**DIRECTIONS FOR THIS TASK:**
Among the entries below, find the lines with the word "pinky" and return them.

(Structured pose outputs)
-*-*-
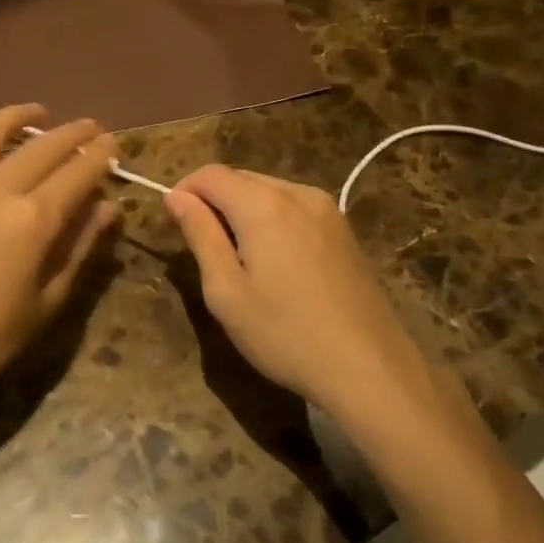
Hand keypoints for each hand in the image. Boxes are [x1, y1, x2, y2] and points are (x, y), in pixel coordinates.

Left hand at [0, 105, 117, 409]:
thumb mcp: (49, 299)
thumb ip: (80, 247)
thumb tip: (109, 207)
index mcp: (33, 220)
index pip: (77, 173)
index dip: (100, 156)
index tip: (112, 145)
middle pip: (43, 146)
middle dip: (73, 133)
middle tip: (90, 128)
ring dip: (19, 115)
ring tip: (38, 114)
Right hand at [165, 165, 416, 414]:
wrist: (370, 368)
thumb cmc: (285, 334)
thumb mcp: (226, 290)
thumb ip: (200, 234)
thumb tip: (176, 196)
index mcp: (263, 203)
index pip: (210, 174)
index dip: (184, 191)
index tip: (173, 224)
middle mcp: (296, 192)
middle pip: (240, 178)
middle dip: (214, 201)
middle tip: (204, 249)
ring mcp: (326, 208)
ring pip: (268, 191)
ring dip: (243, 211)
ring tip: (239, 259)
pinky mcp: (344, 229)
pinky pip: (294, 207)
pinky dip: (272, 220)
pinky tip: (276, 263)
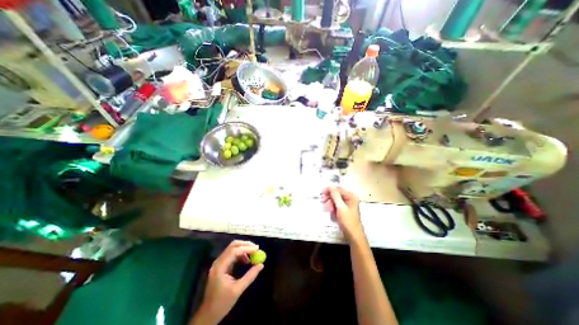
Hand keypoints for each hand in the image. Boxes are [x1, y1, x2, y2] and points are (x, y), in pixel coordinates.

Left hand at [192, 240, 263, 323]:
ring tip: (253, 255)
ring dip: (244, 249)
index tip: (257, 249)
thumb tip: (261, 265)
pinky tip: (246, 260)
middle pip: (233, 246)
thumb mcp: (238, 290)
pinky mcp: (221, 265)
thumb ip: (250, 276)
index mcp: (220, 267)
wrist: (208, 314)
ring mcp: (219, 262)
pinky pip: (232, 254)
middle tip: (256, 248)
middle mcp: (218, 262)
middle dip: (245, 245)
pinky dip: (241, 254)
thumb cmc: (222, 303)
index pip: (234, 251)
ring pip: (233, 248)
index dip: (246, 248)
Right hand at [321, 187, 359, 241]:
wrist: (353, 236)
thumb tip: (330, 185)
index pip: (339, 189)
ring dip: (331, 206)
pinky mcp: (344, 211)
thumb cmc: (348, 221)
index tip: (322, 192)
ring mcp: (347, 205)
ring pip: (335, 201)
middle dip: (330, 199)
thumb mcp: (340, 207)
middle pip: (336, 195)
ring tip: (331, 212)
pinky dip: (333, 210)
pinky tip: (334, 215)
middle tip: (323, 202)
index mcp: (351, 197)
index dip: (330, 190)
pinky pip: (336, 207)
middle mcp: (349, 199)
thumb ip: (335, 196)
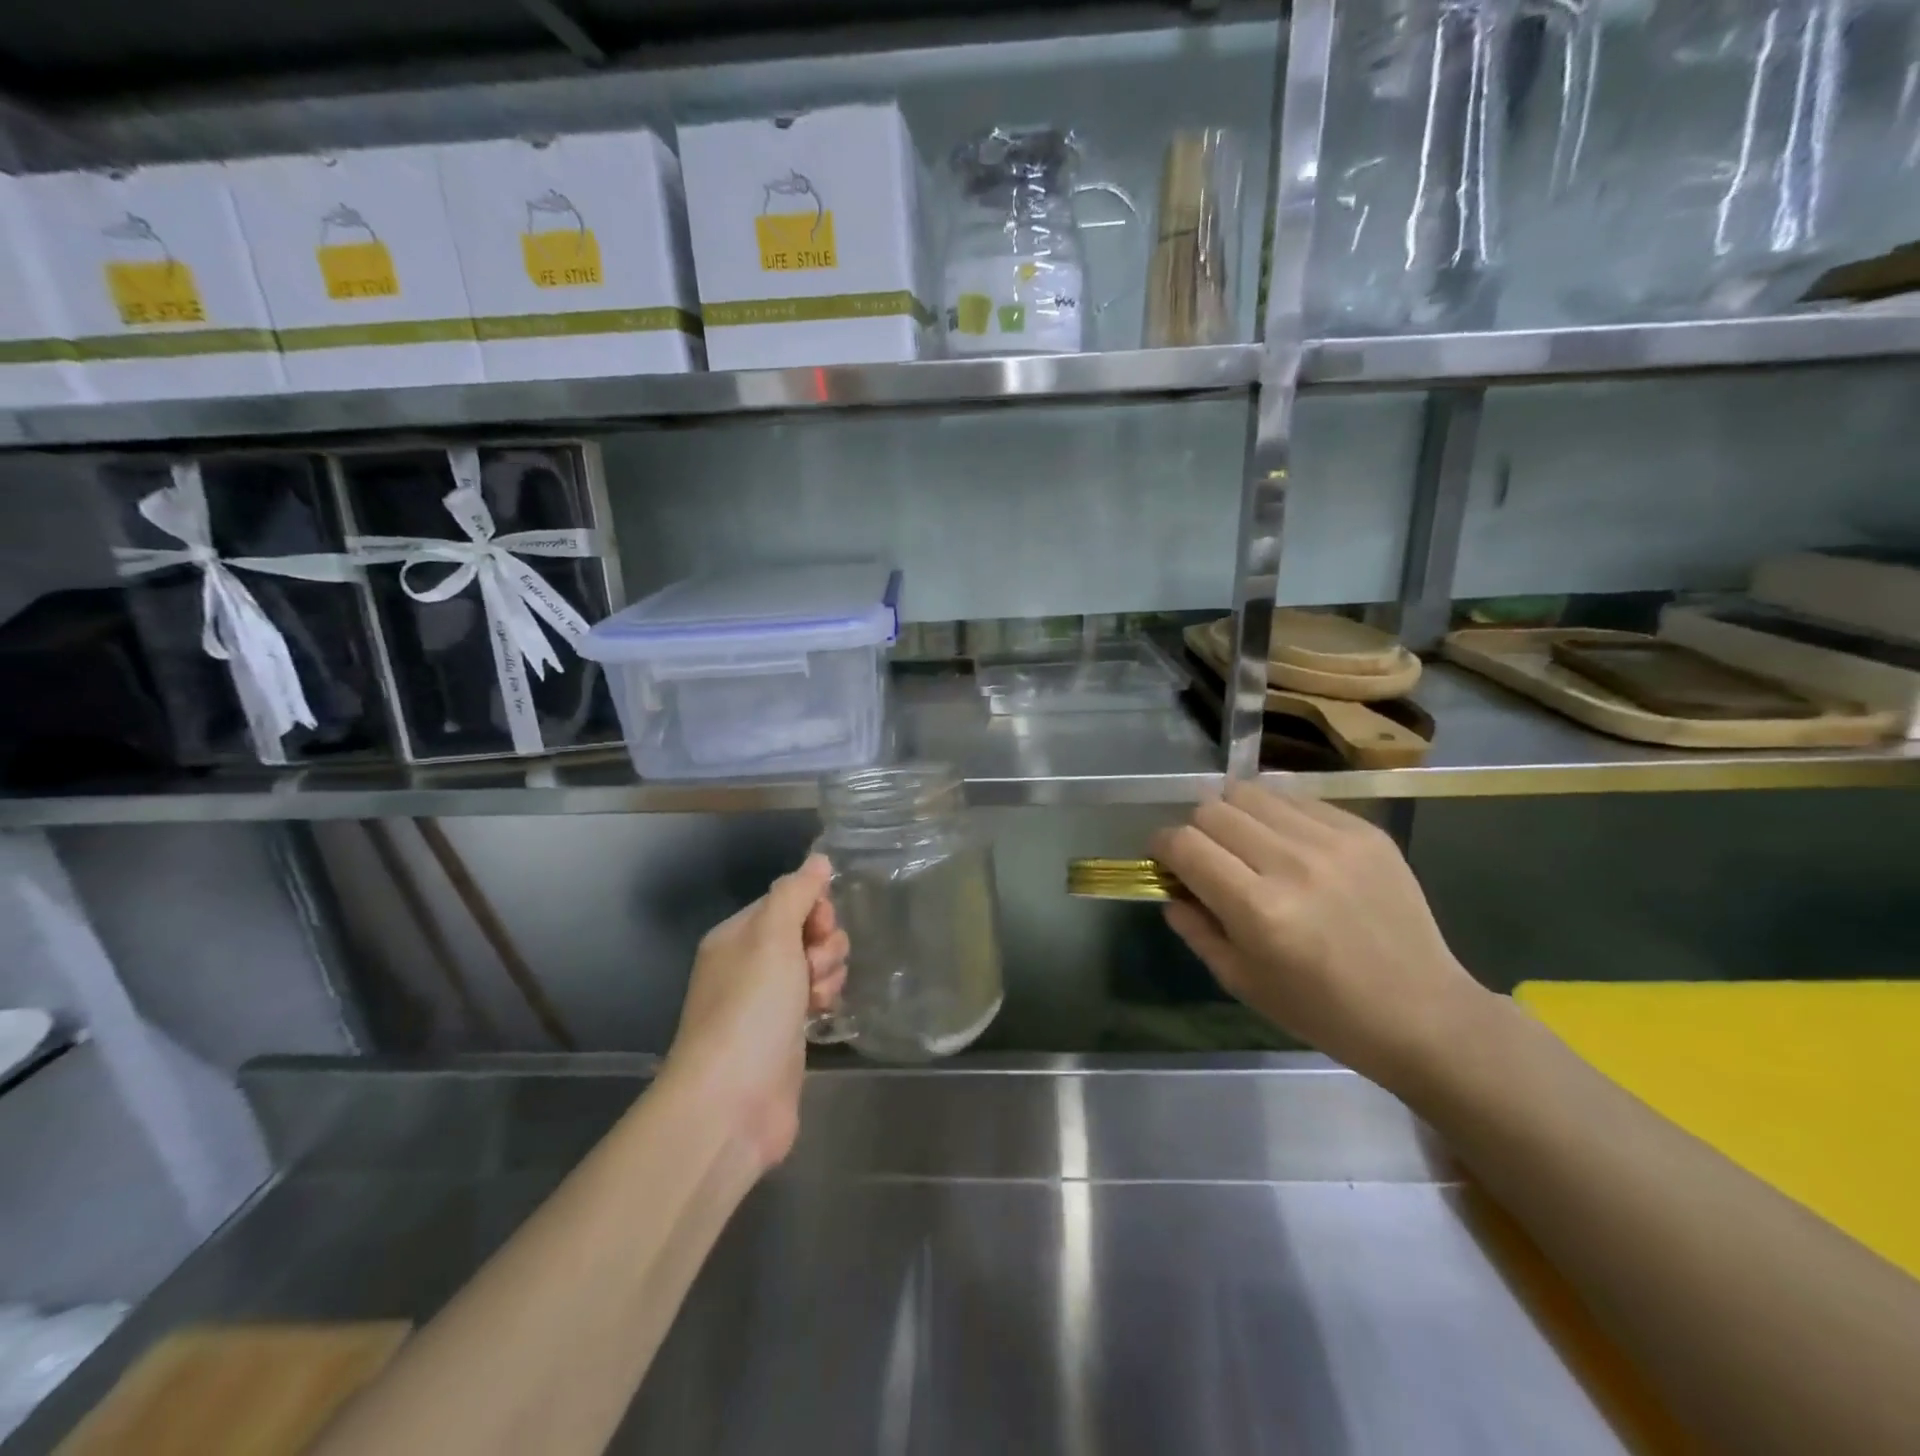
-*-*-
**TASK SOLUTION:**
pinky mcp: (344, 229)
pinky pip: (294, 207)
pinky dip: (272, 220)
pinky tip: (276, 263)
pinky tip: (246, 260)
pinky mcp: (221, 265)
pinky pip: (232, 254)
pinky dip: (241, 254)
pinky mcp: (344, 211)
pinky dip: (333, 210)
pinky tip: (334, 215)
pinky pip: (336, 207)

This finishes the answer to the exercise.